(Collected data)
--- --- ---

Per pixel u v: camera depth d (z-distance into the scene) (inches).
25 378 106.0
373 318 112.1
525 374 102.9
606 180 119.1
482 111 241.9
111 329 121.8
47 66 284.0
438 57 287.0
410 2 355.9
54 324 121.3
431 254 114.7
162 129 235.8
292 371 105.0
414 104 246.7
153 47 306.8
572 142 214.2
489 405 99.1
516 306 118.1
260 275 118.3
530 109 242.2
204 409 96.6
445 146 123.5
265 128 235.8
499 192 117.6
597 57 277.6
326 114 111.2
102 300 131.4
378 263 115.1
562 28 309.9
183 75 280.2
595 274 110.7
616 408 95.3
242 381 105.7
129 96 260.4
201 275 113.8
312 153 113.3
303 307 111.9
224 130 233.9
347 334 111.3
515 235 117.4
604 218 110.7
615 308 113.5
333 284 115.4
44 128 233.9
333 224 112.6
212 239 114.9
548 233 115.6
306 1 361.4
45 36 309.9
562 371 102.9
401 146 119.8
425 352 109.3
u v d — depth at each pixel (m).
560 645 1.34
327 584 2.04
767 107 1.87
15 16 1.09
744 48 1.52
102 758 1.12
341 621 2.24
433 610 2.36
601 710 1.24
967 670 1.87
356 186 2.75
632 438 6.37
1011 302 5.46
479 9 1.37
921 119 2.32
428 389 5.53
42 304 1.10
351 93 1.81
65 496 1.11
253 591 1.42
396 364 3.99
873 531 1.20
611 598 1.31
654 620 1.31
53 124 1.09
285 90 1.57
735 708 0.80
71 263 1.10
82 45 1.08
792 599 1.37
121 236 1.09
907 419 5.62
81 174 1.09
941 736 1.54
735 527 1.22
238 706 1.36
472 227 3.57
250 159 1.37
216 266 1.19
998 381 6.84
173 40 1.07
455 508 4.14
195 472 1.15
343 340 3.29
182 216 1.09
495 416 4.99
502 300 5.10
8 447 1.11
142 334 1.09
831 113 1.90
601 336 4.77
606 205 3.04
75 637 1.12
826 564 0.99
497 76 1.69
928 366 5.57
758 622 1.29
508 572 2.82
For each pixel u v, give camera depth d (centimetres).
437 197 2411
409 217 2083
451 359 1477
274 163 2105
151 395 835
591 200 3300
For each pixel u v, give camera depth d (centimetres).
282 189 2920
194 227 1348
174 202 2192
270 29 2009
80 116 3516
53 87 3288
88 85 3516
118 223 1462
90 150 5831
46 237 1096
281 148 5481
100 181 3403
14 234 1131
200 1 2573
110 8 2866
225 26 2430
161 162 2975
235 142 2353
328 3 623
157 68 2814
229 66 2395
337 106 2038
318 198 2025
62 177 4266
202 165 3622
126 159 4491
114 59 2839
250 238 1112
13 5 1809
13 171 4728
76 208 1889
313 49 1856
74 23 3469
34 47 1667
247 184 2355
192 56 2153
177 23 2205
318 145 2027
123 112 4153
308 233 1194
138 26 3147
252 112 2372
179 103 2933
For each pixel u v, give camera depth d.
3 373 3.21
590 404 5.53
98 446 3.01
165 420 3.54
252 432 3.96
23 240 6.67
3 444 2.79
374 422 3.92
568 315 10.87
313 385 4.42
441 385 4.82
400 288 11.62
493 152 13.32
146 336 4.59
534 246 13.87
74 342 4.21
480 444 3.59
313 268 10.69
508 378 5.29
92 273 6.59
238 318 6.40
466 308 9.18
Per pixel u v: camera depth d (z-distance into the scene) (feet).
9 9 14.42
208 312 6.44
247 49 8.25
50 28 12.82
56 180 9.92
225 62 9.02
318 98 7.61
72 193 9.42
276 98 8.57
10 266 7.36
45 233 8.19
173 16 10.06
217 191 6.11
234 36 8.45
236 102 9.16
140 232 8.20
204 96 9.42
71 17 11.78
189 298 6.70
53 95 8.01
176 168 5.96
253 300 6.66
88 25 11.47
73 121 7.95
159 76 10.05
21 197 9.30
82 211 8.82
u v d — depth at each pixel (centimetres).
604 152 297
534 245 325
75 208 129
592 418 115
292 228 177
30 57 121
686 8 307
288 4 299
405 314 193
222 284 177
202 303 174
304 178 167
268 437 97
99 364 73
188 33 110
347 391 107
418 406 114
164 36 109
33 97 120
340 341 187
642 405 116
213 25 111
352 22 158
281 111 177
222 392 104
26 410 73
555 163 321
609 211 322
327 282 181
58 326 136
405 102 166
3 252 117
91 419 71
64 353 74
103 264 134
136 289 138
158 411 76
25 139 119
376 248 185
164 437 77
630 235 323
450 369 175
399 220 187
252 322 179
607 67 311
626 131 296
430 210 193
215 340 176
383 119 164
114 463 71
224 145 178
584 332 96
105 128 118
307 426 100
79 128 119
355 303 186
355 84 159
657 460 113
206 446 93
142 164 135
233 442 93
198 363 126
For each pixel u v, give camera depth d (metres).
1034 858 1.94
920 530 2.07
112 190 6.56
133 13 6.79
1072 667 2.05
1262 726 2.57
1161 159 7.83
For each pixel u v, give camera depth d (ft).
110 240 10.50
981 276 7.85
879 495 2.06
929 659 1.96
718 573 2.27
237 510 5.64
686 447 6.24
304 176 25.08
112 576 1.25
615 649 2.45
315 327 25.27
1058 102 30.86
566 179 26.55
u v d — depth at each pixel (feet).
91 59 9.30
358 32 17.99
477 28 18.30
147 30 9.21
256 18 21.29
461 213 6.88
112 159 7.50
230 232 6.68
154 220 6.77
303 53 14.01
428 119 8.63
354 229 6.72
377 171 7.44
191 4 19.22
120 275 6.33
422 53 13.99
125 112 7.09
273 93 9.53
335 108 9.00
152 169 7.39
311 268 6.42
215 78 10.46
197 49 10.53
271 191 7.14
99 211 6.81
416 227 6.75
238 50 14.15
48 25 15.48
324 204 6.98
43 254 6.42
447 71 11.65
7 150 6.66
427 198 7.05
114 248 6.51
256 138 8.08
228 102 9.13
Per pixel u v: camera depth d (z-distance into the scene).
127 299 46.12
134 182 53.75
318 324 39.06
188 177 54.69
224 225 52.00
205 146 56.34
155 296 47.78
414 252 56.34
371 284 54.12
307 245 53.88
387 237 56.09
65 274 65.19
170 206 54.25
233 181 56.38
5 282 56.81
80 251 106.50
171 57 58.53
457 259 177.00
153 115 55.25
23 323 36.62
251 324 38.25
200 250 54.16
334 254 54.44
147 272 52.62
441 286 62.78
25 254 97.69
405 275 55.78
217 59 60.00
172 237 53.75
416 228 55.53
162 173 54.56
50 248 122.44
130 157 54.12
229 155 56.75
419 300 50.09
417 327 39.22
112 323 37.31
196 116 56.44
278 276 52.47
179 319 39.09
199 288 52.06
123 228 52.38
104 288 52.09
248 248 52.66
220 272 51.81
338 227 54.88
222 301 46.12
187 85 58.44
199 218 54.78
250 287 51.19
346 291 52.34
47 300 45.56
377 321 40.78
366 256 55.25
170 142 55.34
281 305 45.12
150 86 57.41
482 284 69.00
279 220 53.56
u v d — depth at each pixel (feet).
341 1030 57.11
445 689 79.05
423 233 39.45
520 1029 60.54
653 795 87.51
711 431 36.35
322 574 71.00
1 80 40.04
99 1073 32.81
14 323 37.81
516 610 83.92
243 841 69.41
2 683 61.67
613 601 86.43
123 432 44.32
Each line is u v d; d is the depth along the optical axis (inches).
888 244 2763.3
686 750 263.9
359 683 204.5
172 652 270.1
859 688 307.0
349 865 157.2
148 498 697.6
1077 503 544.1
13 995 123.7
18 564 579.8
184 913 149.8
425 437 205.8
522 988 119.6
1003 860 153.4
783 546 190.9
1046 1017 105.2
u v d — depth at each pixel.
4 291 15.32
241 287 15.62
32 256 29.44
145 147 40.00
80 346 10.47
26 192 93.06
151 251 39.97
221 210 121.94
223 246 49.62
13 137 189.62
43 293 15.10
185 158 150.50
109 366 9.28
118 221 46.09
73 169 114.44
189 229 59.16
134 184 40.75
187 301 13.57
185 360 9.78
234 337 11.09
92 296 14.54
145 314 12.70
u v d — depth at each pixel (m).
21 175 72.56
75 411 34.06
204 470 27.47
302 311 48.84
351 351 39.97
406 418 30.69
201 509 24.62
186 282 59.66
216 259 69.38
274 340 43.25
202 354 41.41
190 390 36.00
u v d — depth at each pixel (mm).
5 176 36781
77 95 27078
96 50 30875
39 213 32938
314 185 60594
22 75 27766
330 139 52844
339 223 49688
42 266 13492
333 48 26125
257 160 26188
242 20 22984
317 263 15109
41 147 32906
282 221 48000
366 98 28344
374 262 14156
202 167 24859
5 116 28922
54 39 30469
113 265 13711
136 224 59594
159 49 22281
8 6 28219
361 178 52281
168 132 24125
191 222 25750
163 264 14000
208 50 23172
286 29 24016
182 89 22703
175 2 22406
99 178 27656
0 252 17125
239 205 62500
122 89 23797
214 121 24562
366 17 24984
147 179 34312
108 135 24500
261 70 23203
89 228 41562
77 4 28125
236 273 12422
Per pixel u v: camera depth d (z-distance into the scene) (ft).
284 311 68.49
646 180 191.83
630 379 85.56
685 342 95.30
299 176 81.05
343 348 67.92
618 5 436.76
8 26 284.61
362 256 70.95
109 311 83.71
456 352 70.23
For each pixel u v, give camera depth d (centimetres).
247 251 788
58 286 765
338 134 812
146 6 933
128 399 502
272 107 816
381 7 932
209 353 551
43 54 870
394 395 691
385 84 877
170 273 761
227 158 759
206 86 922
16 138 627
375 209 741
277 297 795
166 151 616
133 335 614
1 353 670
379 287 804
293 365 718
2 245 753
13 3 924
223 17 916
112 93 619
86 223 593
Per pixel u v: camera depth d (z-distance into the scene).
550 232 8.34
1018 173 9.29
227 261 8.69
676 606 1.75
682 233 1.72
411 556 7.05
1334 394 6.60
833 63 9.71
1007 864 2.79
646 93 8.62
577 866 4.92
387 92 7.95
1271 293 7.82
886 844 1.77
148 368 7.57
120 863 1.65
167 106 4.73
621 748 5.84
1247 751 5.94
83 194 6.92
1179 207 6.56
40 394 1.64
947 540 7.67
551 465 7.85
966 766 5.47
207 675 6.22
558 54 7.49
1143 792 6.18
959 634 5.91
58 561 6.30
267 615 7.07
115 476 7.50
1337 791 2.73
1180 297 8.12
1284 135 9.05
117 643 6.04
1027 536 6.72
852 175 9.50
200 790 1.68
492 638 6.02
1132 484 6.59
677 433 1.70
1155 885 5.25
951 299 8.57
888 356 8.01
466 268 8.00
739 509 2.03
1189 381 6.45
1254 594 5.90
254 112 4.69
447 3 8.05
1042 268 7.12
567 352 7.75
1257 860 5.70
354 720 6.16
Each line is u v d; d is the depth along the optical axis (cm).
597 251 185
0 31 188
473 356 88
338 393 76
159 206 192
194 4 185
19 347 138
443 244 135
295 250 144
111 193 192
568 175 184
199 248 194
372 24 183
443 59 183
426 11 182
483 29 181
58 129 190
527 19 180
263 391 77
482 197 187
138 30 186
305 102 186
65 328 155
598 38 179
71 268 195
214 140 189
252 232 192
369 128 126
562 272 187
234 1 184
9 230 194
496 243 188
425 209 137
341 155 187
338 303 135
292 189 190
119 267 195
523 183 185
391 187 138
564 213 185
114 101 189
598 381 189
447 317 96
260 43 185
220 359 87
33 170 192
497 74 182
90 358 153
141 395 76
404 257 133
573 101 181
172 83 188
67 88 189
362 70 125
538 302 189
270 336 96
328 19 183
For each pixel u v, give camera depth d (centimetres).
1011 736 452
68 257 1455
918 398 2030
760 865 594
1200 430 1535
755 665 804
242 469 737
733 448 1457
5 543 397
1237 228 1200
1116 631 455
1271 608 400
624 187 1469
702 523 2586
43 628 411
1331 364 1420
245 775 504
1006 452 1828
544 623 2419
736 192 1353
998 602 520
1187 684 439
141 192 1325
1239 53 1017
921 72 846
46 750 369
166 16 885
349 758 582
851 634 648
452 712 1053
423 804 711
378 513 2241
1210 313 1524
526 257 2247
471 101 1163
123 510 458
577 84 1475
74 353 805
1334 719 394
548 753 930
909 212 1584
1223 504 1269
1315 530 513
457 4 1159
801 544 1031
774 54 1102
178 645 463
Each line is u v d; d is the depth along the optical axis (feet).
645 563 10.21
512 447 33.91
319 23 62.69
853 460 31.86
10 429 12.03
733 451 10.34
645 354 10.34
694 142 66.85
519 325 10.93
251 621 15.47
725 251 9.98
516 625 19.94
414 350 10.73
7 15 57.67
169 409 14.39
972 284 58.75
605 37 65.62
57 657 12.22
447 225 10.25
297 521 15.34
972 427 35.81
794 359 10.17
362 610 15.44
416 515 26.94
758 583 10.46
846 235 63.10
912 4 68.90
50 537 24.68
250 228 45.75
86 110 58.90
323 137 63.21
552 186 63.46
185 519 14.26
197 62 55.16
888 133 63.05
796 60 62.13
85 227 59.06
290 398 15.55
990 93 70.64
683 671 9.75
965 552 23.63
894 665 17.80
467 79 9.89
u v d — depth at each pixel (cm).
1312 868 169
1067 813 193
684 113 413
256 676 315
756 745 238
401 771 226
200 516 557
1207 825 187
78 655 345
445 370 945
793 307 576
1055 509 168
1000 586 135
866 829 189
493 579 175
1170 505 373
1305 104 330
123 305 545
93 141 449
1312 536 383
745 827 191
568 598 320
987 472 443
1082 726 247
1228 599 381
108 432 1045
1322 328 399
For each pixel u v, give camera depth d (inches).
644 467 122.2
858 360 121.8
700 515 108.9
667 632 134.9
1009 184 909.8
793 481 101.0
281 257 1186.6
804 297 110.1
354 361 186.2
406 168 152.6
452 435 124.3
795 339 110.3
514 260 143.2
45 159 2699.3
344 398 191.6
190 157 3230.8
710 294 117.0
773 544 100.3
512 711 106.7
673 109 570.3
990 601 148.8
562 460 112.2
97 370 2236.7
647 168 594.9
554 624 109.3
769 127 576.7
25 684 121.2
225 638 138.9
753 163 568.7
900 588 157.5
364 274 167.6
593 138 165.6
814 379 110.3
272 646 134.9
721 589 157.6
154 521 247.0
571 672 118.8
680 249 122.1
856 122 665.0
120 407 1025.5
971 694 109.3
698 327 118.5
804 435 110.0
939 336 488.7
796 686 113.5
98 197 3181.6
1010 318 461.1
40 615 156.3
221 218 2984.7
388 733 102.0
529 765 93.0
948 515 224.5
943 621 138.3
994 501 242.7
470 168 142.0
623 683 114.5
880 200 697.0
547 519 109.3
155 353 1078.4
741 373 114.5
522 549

--- --- ---

About this task:
Begin with the first line of the records and finish with the line containing "292 371 105.0". Reproduce those lines exactly, both ends included, and nothing else.

Result of the exercise:
Per pixel u v: camera depth d (z-distance into the scene) (inches).
25 378 106.0
373 318 112.1
525 374 102.9
606 180 119.1
482 111 241.9
111 329 121.8
47 66 284.0
438 57 287.0
410 2 355.9
54 324 121.3
431 254 114.7
162 129 235.8
292 371 105.0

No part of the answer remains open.